Purpose: The Protective Surveillance Scanner is designed to detect and analyze potential vulnerabilities, exposed services, and malicious activities by evaluating domain and company-specific threat intelligence feeds. It aims to enhance the overall security posture of organizations by identifying areas that may be vulnerable to surveillance detection, counter-surveillance, and other threats.

What It Detects:

  • Vulnerability Indicators: The scanner identifies known vulnerabilities marked by CVE Identifiers like CVE-[0-9]{4}-[0-9]+, detects malware and ransomware using terms such as malware|ransomware|trojan, and looks for Command and Control (C2) patterns including phrases like command\\s*(?:and|&)\\s*control|c2|c&c.
  • Exposure Indicators: It flags data breaches with keywords like exposed|leaked|breached, detects unauthorized access using terms such as unauthorized\\s+access, and identifies data dumps indicated by phrases like data\\s+dump.
  • Threat Intelligence Feeds Analysis: The scanner utilizes the Shodan API to identify exposed services and vulnerabilities, uses VirusTotal API to assess domain/IP reputation, relies on CISA KEV for known exploited vulnerabilities, and evaluates IP reputation with AbuseIPDB. It also looks up specific vulnerabilities in the NVD/CVE database.
  • Real-Time Monitoring: Continuously monitors specified domains for new threats and updates, alerting on suspicious activities or potential breaches.
  • Situational Awareness: Provides a comprehensive overview of the security landscape by integrating multiple threat intelligence sources, aiding in proactive threat management and response planning.

Inputs Required:

  • domain (string): The primary domain to analyze, such as acme.com.
  • company_name (string): Company name for statement searching, such as "Acme Corporation".

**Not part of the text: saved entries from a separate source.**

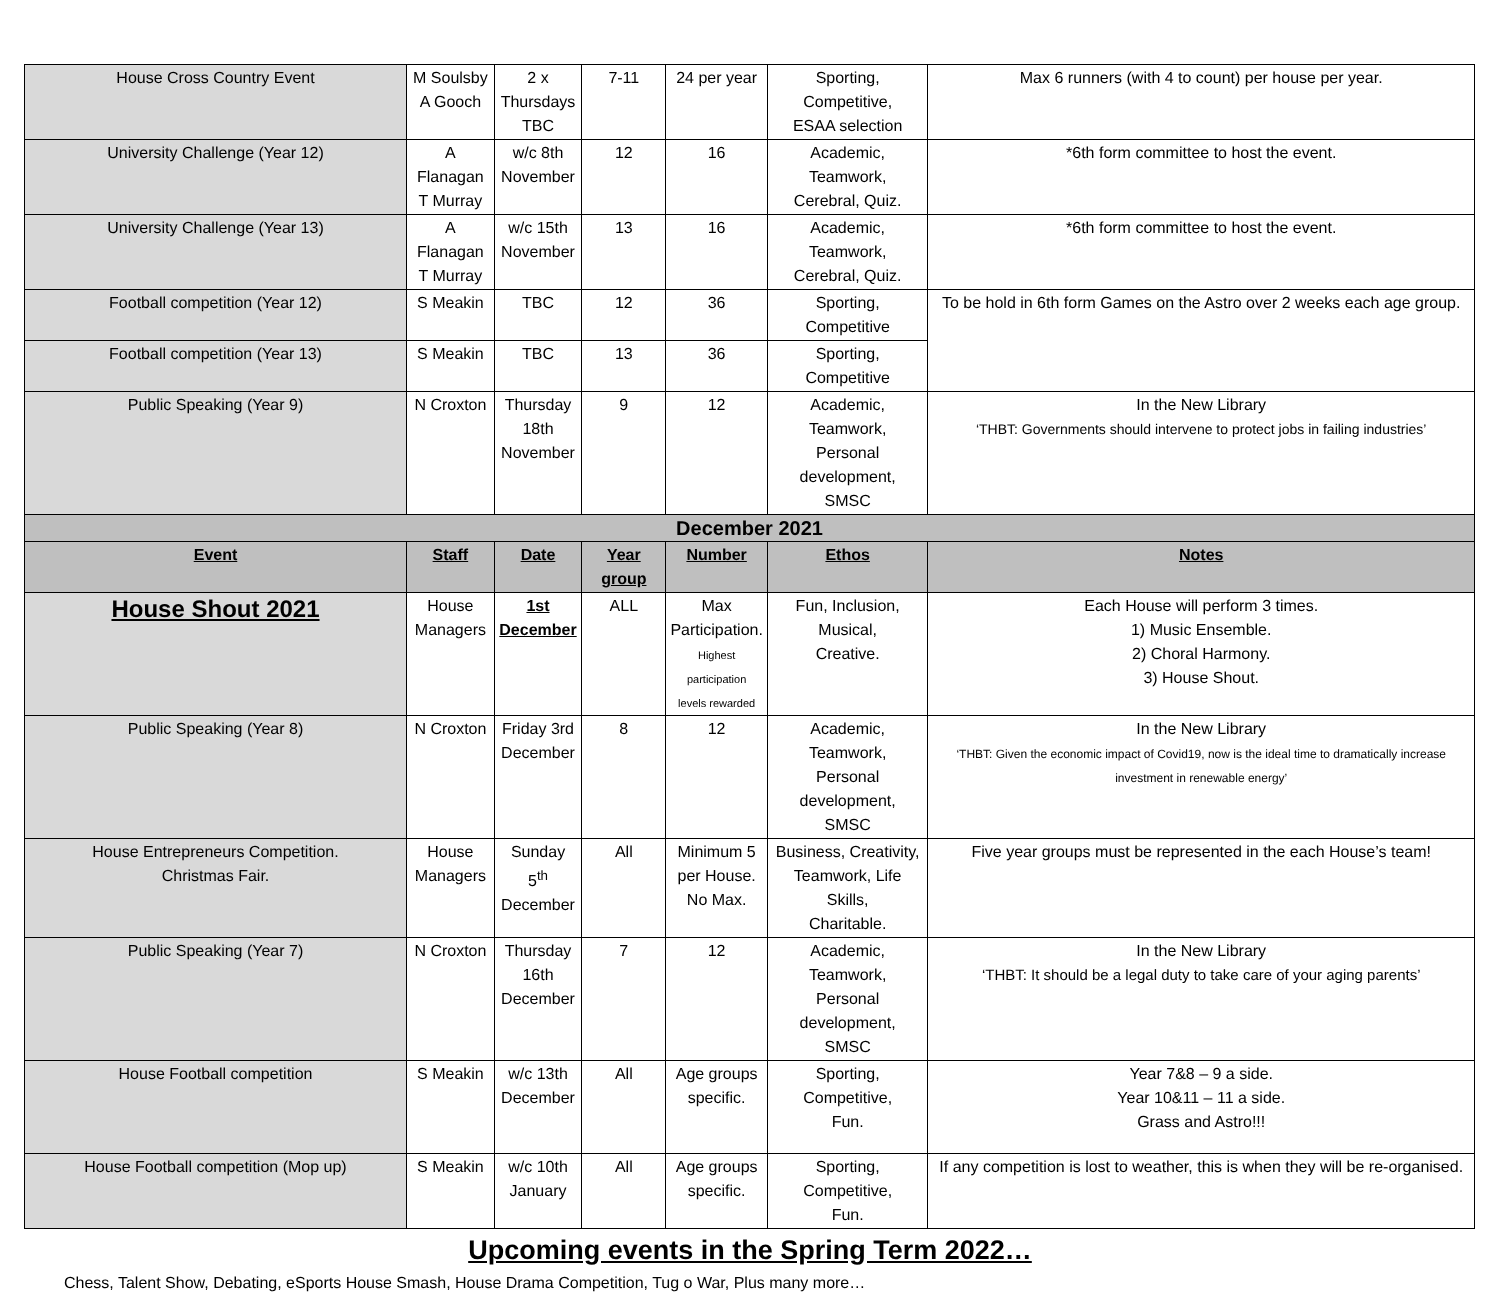| House Cross Country Event | M Soulsby A Gooch | 2 x Thursdays TBC | 7-11 | 24 per year | Sporting, Competitive, ESAA selection | Max 6 runners (with 4 to count) per house per year. |
| University Challenge (Year 12) | A Flanagan T Murray | w/c 8th November | 12 | 16 | Academic, Teamwork, Cerebral, Quiz. | *6th form committee to host the event. |
| University Challenge (Year 13) | A Flanagan T Murray | w/c 15th November | 13 | 16 | Academic, Teamwork, Cerebral, Quiz. | *6th form committee to host the event. |
| Football competition (Year 12) | S Meakin | TBC | 12 | 36 | Sporting, Competitive | To be hold in 6th form Games on the Astro over 2 weeks each age group. |
| Football competition (Year 13) | S Meakin | TBC | 13 | 36 | Sporting, Competitive | |
| Public Speaking (Year 9) | N Croxton | Thursday 18th November | 9 | 12 | Academic, Teamwork, Personal development, SMSC | In the New Library ‘THBT: Governments should intervene to protect jobs in failing industries’ |
| December 2021 | | | | | | |
| Event | Staff | Date | Year group | Number | Ethos | Notes |
| House Shout 2021 | House Managers | 1st December | ALL | Max Participation. Highest participation levels rewarded | Fun, Inclusion, Musical, Creative. | Each House will perform 3 times. 1) Music Ensemble. 2) Choral Harmony. 3) House Shout. |
| Public Speaking (Year 8) | N Croxton | Friday 3rd December | 8 | 12 | Academic, Teamwork, Personal development, SMSC | In the New Library ‘THBT: Given the economic impact of Covid19, now is the ideal time to dramatically increase investment in renewable energy’ |
| House Entrepreneurs Competition. Christmas Fair. | House Managers | Sunday 5<sup>th</sup> December | All | Minimum 5 per House. No Max. | Business, Creativity, Teamwork, Life Skills, Charitable. | Five year groups must be represented in the each House’s team! |
| Public Speaking (Year 7) | N Croxton | Thursday 16th December | 7 | 12 | Academic, Teamwork, Personal development, SMSC | In the New Library ‘THBT: It should be a legal duty to take care of your aging parents’ |
| House Football competition | S Meakin | w/c 13th December | All | Age groups specific. | Sporting, Competitive, Fun. | Year 7&8 – 9 a side. Year 10&11 – 11 a side. Grass and Astro!!! |
| House Football competition (Mop up) | S Meakin | w/c 10th January | All | Age groups specific. | Sporting, Competitive, Fun. | If any competition is lost to weather, this is when they will be re-organised. |
Upcoming events in the Spring Term 2022…
Chess, Talent Show, Debating, eSports House Smash, House Drama Competition, Tug o War, Plus many more…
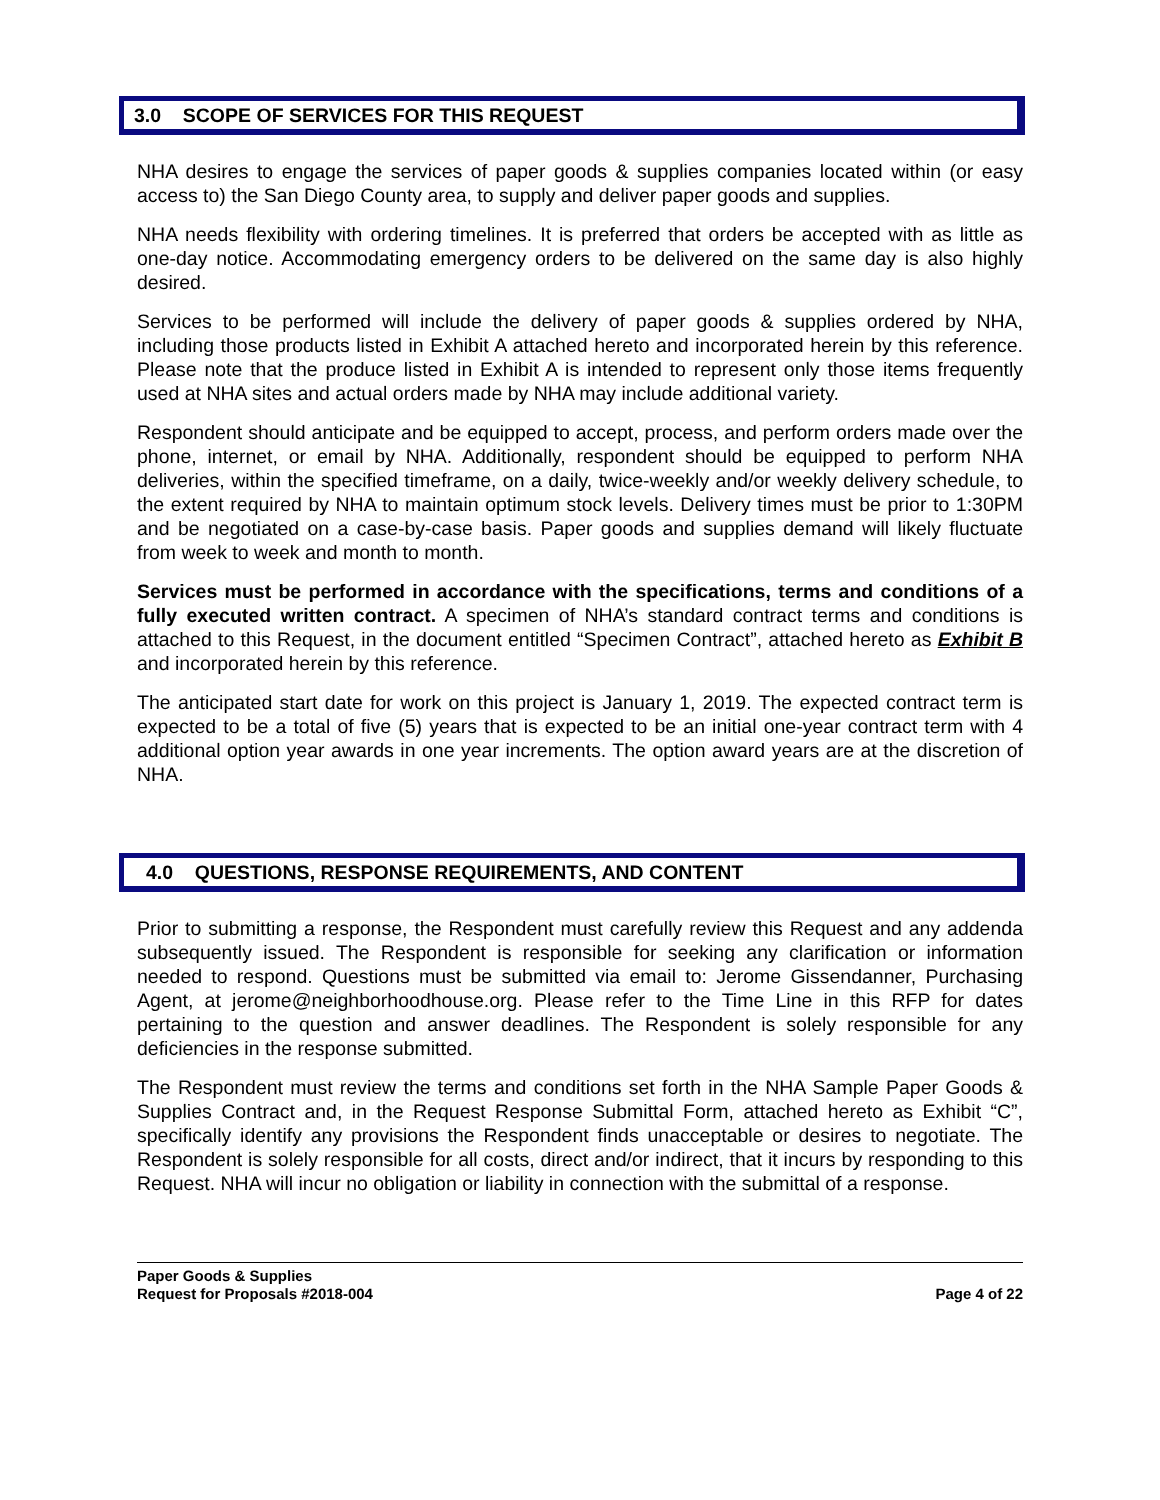3.0 SCOPE OF SERVICES FOR THIS REQUEST
NHA desires to engage the services of paper goods & supplies companies located within (or easy access to) the San Diego County area, to supply and deliver paper goods and supplies.
NHA needs flexibility with ordering timelines. It is preferred that orders be accepted with as little as one-day notice. Accommodating emergency orders to be delivered on the same day is also highly desired.
Services to be performed will include the delivery of paper goods & supplies ordered by NHA, including those products listed in Exhibit A attached hereto and incorporated herein by this reference. Please note that the produce listed in Exhibit A is intended to represent only those items frequently used at NHA sites and actual orders made by NHA may include additional variety.
Respondent should anticipate and be equipped to accept, process, and perform orders made over the phone, internet, or email by NHA. Additionally, respondent should be equipped to perform NHA deliveries, within the specified timeframe, on a daily, twice-weekly and/or weekly delivery schedule, to the extent required by NHA to maintain optimum stock levels. Delivery times must be prior to 1:30PM and be negotiated on a case-by-case basis. Paper goods and supplies demand will likely fluctuate from week to week and month to month.
Services must be performed in accordance with the specifications, terms and conditions of a fully executed written contract. A specimen of NHA’s standard contract terms and conditions is attached to this Request, in the document entitled “Specimen Contract”, attached hereto as Exhibit B and incorporated herein by this reference.
The anticipated start date for work on this project is January 1, 2019. The expected contract term is expected to be a total of five (5) years that is expected to be an initial one-year contract term with 4 additional option year awards in one year increments. The option award years are at the discretion of NHA.
4.0 QUESTIONS, RESPONSE REQUIREMENTS, AND CONTENT
Prior to submitting a response, the Respondent must carefully review this Request and any addenda subsequently issued. The Respondent is responsible for seeking any clarification or information needed to respond. Questions must be submitted via email to: Jerome Gissendanner, Purchasing Agent, at jerome@neighborhoodhouse.org. Please refer to the Time Line in this RFP for dates pertaining to the question and answer deadlines. The Respondent is solely responsible for any deficiencies in the response submitted.
The Respondent must review the terms and conditions set forth in the NHA Sample Paper Goods & Supplies Contract and, in the Request Response Submittal Form, attached hereto as Exhibit “C”, specifically identify any provisions the Respondent finds unacceptable or desires to negotiate. The Respondent is solely responsible for all costs, direct and/or indirect, that it incurs by responding to this Request. NHA will incur no obligation or liability in connection with the submittal of a response.
Paper Goods & Supplies
Request for Proposals #2018-004
Page 4 of 22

Business Impact: This scanner is crucial for organizations aiming to secure their digital assets by identifying and mitigating potential vulnerabilities that could be exploited by malicious actors. It helps in maintaining a vigilant security posture against both internal and external threats, ensuring the integrity and confidentiality of sensitive information.

Risk Levels:

  • Critical: Findings include critical vulnerabilities with no known workarounds or mitigations, directly impacting core functionality or data loss scenarios.
  • High: Vulnerabilities that could lead to unauthorized access, data breaches, or significant system disruptions without immediate mitigation steps in place.
  • Medium: Vulnerabilities that may be exploited but have available patches or configurations that can mitigate the risk if not immediately addressed.
  • Low: Informal findings that do not pose an immediate threat but should still be monitored and potentially mitigated over time, such as minor exposure to unauthorized access attempts.
  • Info: Non-critical information about potential exposures or vulnerabilities that are already known and managed within acceptable security practices.

Example Findings:

  • A critical vulnerability identified by the CVE Identifier CVE-2021-44228 indicates a severe risk to system integrity, potentially leading to unauthorized access if not patched immediately.
  • High exposure to unauthorized access attempts from IP addresses within the organization’s network highlights significant security risks that need immediate attention to prevent data breaches or other malicious activities.